As fotografias, divulgadas pela imprensa internacional, são assustadoras. Sob a proteção das armas e soldados franceses, a horda de partidários do novo presidente da Costa do Marfim, Alassane Quattaro, cometeu atrocidades inenarráveis, no assalto final à residência do chefe de Estado vencido, Laurent Gbagbo.
Aceitemos todas as acusações feitas a Gbagbo e o argumento de seu adversário, que a “comunidade internacional” acolheu, de que as eleições foram corretas. Gbagbo lhes negava legitimidade e se recusava a deixar o poder. Mas se tratava de um assunto interno, que deveria ser resolvido sem interferência estrangeira. A França, no entanto, interveio em Abidjã, como se a Costa do Marfim fosse um mero departamento de seu território soberano. Não interveio para proteger a incolumidade do ex-presidente, como havia prometido, mas, sim, a violência dos assaltantes. A imagem da mulher de Gbagbo, que teve as tranças arrancadas pelos atacantes, a roupa esfarrapada pela brutalidade, os olhos vermelhos, a face humilhada, é outro documento destes tempos que põem à prova a alma dos homens, para lembrar a frase de Thomas Payne, criada durante as duas revoluções, a americana e a francesa, que marcaram os anos finais do século 18. Convém lembrar que, naqueles confrontos brutais, como foram os do “Terror” na França, não houve centros de tortura, como os Guantánamo e Abu Ghraib, nem massacres como os de My Lai, no Vietnã.

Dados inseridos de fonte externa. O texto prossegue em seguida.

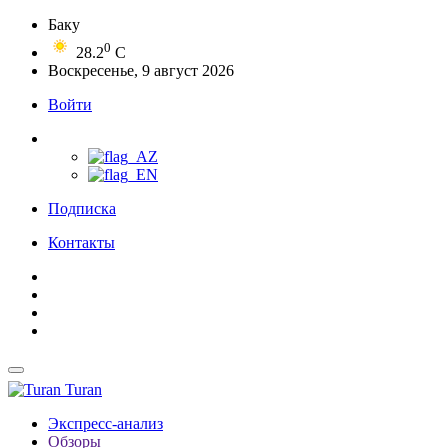
Баку
0
28.2
C
Воскресенье, 9 август 2026
Войти
Подписка
Контакты
Turan
Экспресс-анализ
Обзоры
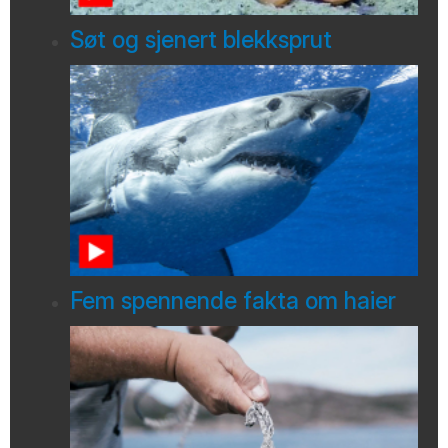
Søt og sjenert blekksprut
Fem spennende fakta om haier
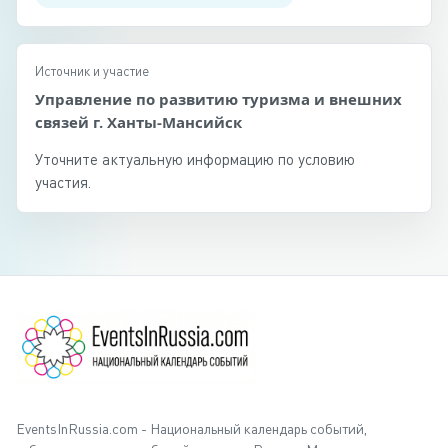
Источник и участие
Управление по развитию туризма и внешних
связей г. Ханты-Мансийск
Уточните актуальную информацию по условию
участия.
EventsInRussia.com - Национальный календарь событий,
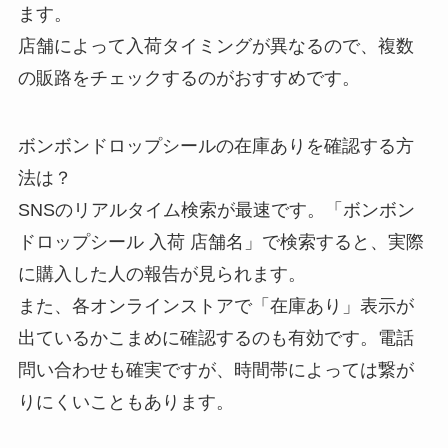
ます。
店舗によって入荷タイミングが異なるので、複数
の販路をチェックするのがおすすめです。
ボンボンドロップシールの在庫ありを確認する方
法は？
SNSのリアルタイム検索が最速です。「ボンボン
ドロップシール 入荷 店舗名」で検索すると、実際
に購入した人の報告が見られます。
また、各オンラインストアで「在庫あり」表示が
出ているかこまめに確認するのも有効です。電話
問い合わせも確実ですが、時間帯によっては繋が
りにくいこともあります。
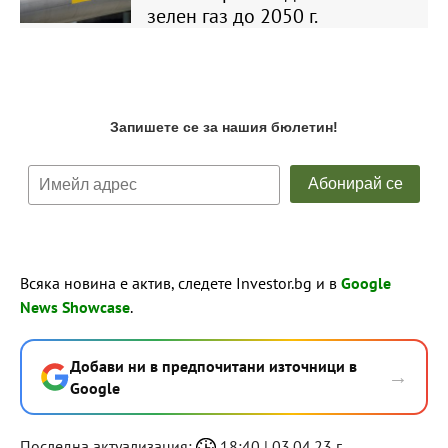
зелен газ до 2050 г.
Всяка новина е актив, следете Investor.bg и в
Google
News Showcase
.
Добави ни в предпочитани източници в
→
Google
Последна актуализация:
18:40 | 03.04.23 г.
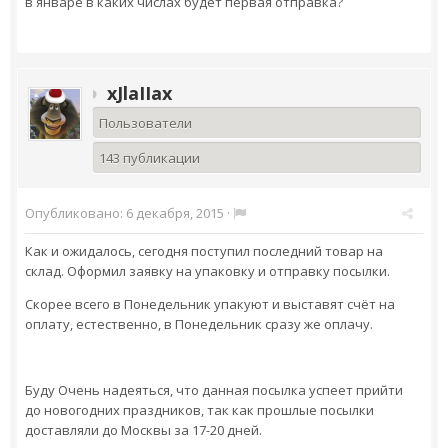
в январе в каких числах будет первая отправка?
xJlaIIax
Пользователи
143 публикации
Опубликовано:
6 декабря, 2015
·
Как и ожидалось, сегодня поступил последний товар на
склад. Оформил заявку на упаковку и отправку посылки.
Скорее всего в Понедельник упакуют и выставят счёт на
оплату, естественно, в Понедельник сразу же оплачу.
Буду Очень надеяться, что данная посылка успеет прийти
до новогодних праздников, так как прошлые посылки
доставляли до Москвы за 17-20 дней.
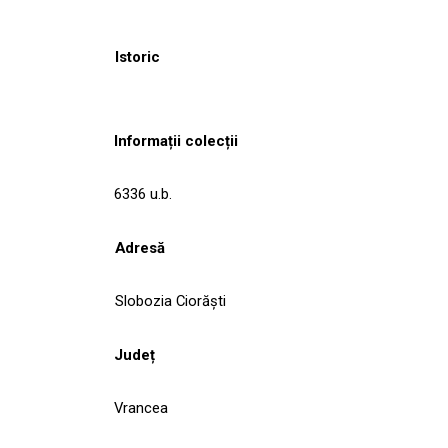
Istoric
Informații colecții
6336 u.b.
Adresă
Slobozia Ciorăşti
Județ
Vrancea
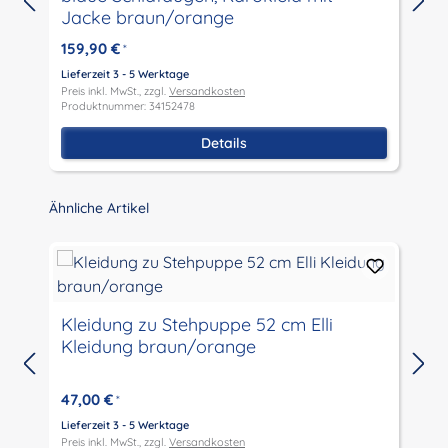
Jacke braun/orange
159,90 €
*
L
P
Lieferzeit 3 - 5 Werktage
P
Preis inkl. MwSt., zzgl.
Versandkosten
Produktnummer: 34152478
Details
Produktgalerie überspringen
Ähnliche Artikel
Kleidung zu Stehpuppe 52 cm Elli
Kleidung braun/orange
47,00 €
*
Lieferzeit 3 - 5 Werktage
L
Preis inkl. MwSt., zzgl.
Versandkosten
P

A França foi o primeiro país a declarar os direitos inalienáveis do homem e do cidadão. Mas a bela Declaration des droits, de 1789, não passa de referência histórica. A Grande França, que deu ao mundo alguns de seus mais belos momentos, é hoje caricatura do passado. Depois de De Gaulle ela ainda teve horas fortes com Mitterrand. Mas, desaparecida a grande geração dos resistentes ao nazismo, a mediocridade de Sarkozy e o atrevimento da velha direita, racista, que se revelou no famoso processo contra Alfred Dreyfus, na passagem do século 19 ao século 20, retorna.
O que a França tem feito na África, e principalmente agora, em Abidjã, é uma intervenção colonialista declarada, assim como é uma guerra de reconquista colonial a que está ocorrendo na Líbia. Os Estados Unidos, a França e a Inglaterra parecem empenhados em restaurar seus impérios ultramarinos – com os aplausos de uma Espanha apodrecida pela corrupção e embalada pela esperança de obter algumas vantagens marginais nessa nova divisão do mundo.

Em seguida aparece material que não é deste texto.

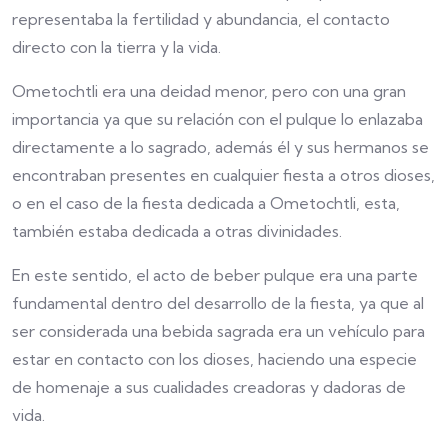
representaba la fertilidad y abundancia, el contacto
directo con la tierra y la vida.
Ometochtli era una deidad menor, pero con una gran
importancia ya que su relación con el pulque lo enlazaba
directamente a lo sagrado, además él y sus hermanos se
encontraban presentes en cualquier fiesta a otros dioses,
o en el caso de la fiesta dedicada a Ometochtli, esta,
también estaba dedicada a otras divinidades.
En este sentido, el acto de beber pulque era una parte
fundamental dentro del desarrollo de la fiesta, ya que al
ser considerada una bebida sagrada era un vehículo para
estar en contacto con los dioses, haciendo una especie
de homenaje a sus cualidades creadoras y dadoras de
vida.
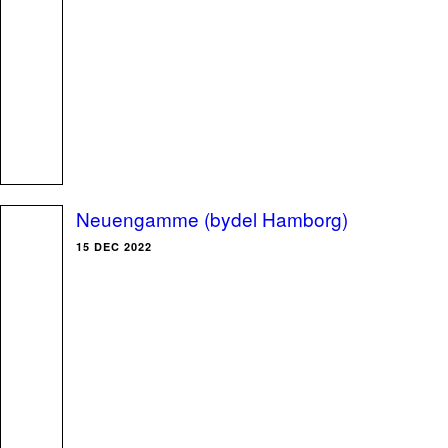
Neuengamme (bydel Hamborg)
15 DEC 2022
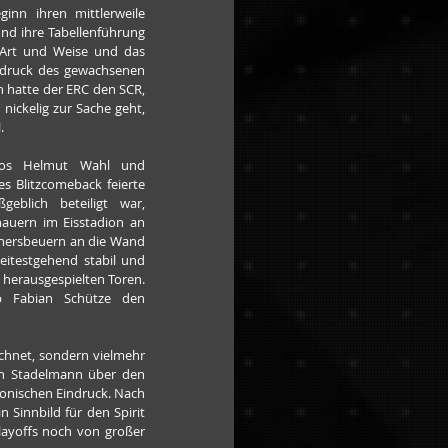
ginn ihren mittlerweile 
und ihre Tabellenführung 
Art und Weise und das 
druck des gewachsenen 
 hatte der ERC den SCR, 
nickelig zur Sache geht, 
.
uos Helmut Wahl und 
s Blitzcomeback feierte 
blich beteiligt war, 
hauern im Eisstadion an 
chersbeuern an die Wand 
itestgehend stabil und 
 herausgespielten Toren. 
b Fabian Schütze den 
chnet, sondern vielmehr 
n Stadelmann über den 
onischen Eindruck. Nach 
Sinnbild für den Spirit 
ayoffs noch von großer 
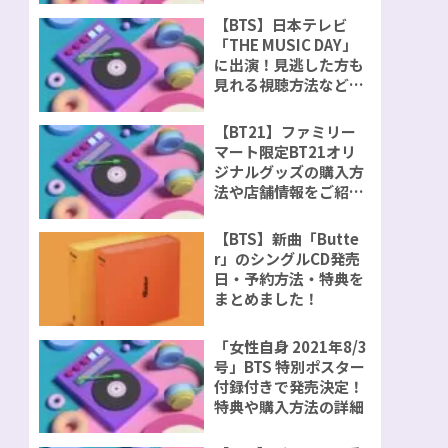
【BTS】日本テレビ
「THE MUSIC DAY」
に出演！見逃した方も
見れる視聴方法などを
ご紹介！
【BT21】ファミリー
マート限定BT21オリ
ジナルグッズの購入方
法や店舗情報をご紹
介！
【BTS】新曲「Butte
r」のシングルCD発売
日・予約方法・特典を
まとめました！
「女性自身 2021年8/3
号」BTS 特別ポスター
付録付きで発売決定！
特典や購入方法の詳細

Ontem, mulheres muçulmanas foram multadas na França, pelo uso de seus trajes tradicionais. O governo de Paris alega que a medida visa a proteger os direitos femininos. É a torção de conceitos, de que o totalitarismo é mestre. No Iraque, as mulheres não eram obrigadas a esconder o corpo sob a burka, nem a face sob o nikab. Não obstante isso, como o problema era o petróleo, Saddam foi enforcado. Simone Gbagbo, de fé cristã, foi humilhada e agredida, sob os olhos, provavelmente divertidos, dos soldados franceses que garantiram o assalto à residência oficial. Sua roupa foi arrancada do corpo e rasgada. Seu marido, Laurent Gbagbo, que se acovardou nos últimos momentos, parecia um sonâmbulo. Nem mesmo o quarto em que as tropas francesas e as de Quattaro meteram o ex-presidente e sua mulher, foi resguardado. As fotos dos dois, sentados sobre o leito, sob o escarmento dos vencedores, correram ontem o mundo.
É um retrato da “grandeur” da França, sob Sarkozy. Em 1968, De Gaulle qualificou a rebelião estudantil de Paris como uma chienlit. Como ele definiria a triste palhaçada de Sarkozy em Abidjã?